Two Skeletons Fighting over a Dead Man, 1891, James Ensor
He was a little younger than Van Gogh--born in 1860. He was from Belgium. His name was James Ensor, and he was as unknown, even today, as Vincent is famous. But unlike Vincent, he lived long enough (89 years) to see his influence felt in Expressionism, even though he was never really a part of the movement. An 1891 painting is typical. Wildly colorful and overtly humorous, it's entitled, Two Skeletons Fighting over a Dead Man (even the title is funny). The influence of Hieronymous Bosch is obvious. The painting is set on a sort of stage with various masked figures peering in from the wings and the audience while a grotesque man hangs suspended by his neck in the center (presumably the dead man). On either sides, two skeletal figures dressed in ragged women's clothes threaten one another with a broom, fishing pole, and umbrella. On the floor lying between them is another foppishly dressed skeleton. (What? Another dead man? Or is it a dead woman?). The painting is a riot!
The Skate, 1892, James Ensor
But there was another side of Ensor. A still-life painted the following year, while no less gruesome and only slightly less grotesque, bares the marks of a distinct Chardin influence (an 18th century French painter).
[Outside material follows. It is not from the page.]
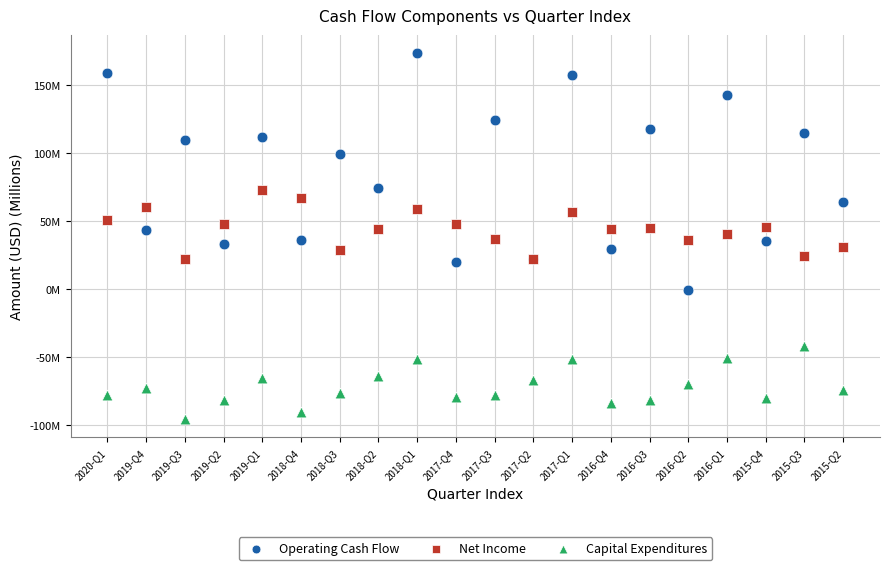

What are all the series names shown in the legend?

Operating Cash Flow, Net Income, Capital Expenditures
The painting is titled The Skate. (Skate being a kind of fish.) The colors are more expressive, brighter, higher in contrast than anything Chardin ever did, but the work is no less realistic. And it is all the more powerful in its impact because of this realism. It is raw. Dominating the composition is the underside of a horrendously ugly stingray with a face like a monkey and a tail section to make one shudder. To the left are added the fresh Skate from whence comes the title and the raw redness of a freshly caught Conch (and I don't mean just the shell). Nothing from this period compares with this abrasive strain of expressionism except perhaps the work of Edvard Munch, who was an almost exact contemporary of Ensor. Munch is the third spiritual icon of early Expressionism. But unlike Ensor, he was more than just an early influence, he became an Expressionist, seeing the movement through to the end.